## Problems to solve
A) Write out the part of the passage on Wilson's presidency that begins at the words "Demobilization and First" and stops after the words "products sharply declined.".
B) List the domestic issues that the passage on Wilson's presidency says were ablaze while the League fight was reaching a climax.
C) For each statement below, say whether it agrees with the passage on Wilson's presidency, answering yes or no and quoting the words of the passage that decide it.
(i) Vice President Marshall attempted to replace Wilson as president.
(ii) After wartime contracts expired in 1920, unemployment rose to 11.9 percent.
(iii) Demobilized soldiers were sent home with generous benefits.

Throughout late 1919, Wilson’s inner circle concealed the severity of his health issues. By February 1920, the president’s true condition was publicly known. Many expressed qualms about Wilson’s fitness for the presidency at a time when the League fight was reaching a climax, and domestic issues such as strikes, unemployment, inflation and the threat of Communism were ablaze. No one close to Wilson was willing to certify, as required by the Constitution, his “inability to discharge the powers and duties of the said office.” Though some members of Congress encouraged Vice President Marshall to assert his claim to the presidency, Marshall never attempted to replace Wilson. Wilson’s lengthy period of incapacity while serving as president was nearly unprecedented; of the previous presidents, only James Garfield had been in a similar situation, but Garfield retained greater control of his mental faculties and faced relatively few pressing issues.
Demobilization and First Red Scare
A plan to form a commission for the purpose of demobilization of the war effort was abandoned due to the Republican control of the Senate, as Republicans could block the appointment of commission members. Instead, Wilson favored the prompt dismantling of wartime boards and regulatory agencies. Demobilization was chaotic and at times violent; four million soldiers were sent home with little money and few benefits. In 1919, strikes in major industries broke out, disrupting the economy. The country experienced further turbulence as a series of race riots broke out in the summer of 1919. After the expiration of wartime contracts in 1920, the U.S. plunged into a severe economic depression, unemployment rose to 11.9 percent, and the price of agricultural products sharply declined.

## Exercise data
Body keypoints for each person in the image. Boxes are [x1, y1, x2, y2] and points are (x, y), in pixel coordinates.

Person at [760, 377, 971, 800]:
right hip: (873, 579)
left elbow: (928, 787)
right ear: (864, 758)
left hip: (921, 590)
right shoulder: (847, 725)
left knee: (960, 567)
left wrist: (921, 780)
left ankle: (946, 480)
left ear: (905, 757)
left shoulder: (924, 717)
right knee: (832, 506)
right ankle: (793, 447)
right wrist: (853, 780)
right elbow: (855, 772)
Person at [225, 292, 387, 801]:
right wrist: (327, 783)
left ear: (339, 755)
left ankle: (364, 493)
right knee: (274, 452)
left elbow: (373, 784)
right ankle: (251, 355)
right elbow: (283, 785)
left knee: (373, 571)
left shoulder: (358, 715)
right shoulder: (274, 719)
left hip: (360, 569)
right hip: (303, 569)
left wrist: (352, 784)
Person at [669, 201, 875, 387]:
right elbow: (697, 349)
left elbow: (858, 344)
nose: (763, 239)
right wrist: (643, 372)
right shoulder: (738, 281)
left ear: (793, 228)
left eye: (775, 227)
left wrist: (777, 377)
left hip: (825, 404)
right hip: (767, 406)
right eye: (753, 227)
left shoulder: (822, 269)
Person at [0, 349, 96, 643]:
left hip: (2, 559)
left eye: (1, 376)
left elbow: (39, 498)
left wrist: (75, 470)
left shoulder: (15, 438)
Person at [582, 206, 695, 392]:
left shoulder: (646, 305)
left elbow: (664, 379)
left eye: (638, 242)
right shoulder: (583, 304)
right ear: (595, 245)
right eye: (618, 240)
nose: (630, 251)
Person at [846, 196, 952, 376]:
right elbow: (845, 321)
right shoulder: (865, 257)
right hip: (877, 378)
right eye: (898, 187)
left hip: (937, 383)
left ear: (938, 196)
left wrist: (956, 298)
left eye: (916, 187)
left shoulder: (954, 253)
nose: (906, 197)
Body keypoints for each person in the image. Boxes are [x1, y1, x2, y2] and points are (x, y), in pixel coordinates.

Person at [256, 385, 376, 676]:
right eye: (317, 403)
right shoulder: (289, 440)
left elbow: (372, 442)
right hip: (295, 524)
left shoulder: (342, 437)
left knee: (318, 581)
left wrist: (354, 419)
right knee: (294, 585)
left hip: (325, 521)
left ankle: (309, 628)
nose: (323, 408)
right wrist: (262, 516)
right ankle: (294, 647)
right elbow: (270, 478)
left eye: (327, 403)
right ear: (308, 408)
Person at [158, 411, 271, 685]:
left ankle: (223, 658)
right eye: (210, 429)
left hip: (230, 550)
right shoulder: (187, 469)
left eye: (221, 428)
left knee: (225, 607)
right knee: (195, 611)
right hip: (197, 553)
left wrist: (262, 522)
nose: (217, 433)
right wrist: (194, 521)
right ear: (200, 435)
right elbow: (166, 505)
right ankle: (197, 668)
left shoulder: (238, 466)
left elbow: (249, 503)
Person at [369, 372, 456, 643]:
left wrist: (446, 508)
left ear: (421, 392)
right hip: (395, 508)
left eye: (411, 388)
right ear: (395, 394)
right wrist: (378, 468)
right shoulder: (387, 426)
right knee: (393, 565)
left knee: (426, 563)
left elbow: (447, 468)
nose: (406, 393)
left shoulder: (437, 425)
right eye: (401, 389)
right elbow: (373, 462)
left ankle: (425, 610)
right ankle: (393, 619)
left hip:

## Responses for each task
A)
Demobilization and First Red Scare
A plan to form a commission for the purpose of demobilization of the war effort was abandoned due to the Republican control of the Senate, as Republicans could block the appointment of commission members. Instead, Wilson favored the prompt dismantling of wartime boards and regulatory agencies. Demobilization was chaotic and at times violent; four million soldiers were sent home with little money and few benefits. In 1919, strikes in major industries broke out, disrupting the economy. The country experienced further turbulence as a series of race riots broke out in the summer of 1919. After the expiration of wartime contracts in 1920, the U.S. plunged into a severe economic depression, unemployment rose to 11.9 percent, and the price of agricultural products sharply declined.

B) Strikes, unemployment, inflation, the threat of Communism

C)
(i) No: "Marshall never attempted to replace Wilson."
(ii) Yes: "After the expiration of wartime contracts in 1920, the U.S. plunged into a severe economic depression, unemployment rose to 11.9 percent"
(iii) No: "four million soldiers were sent home with little money and few benefits."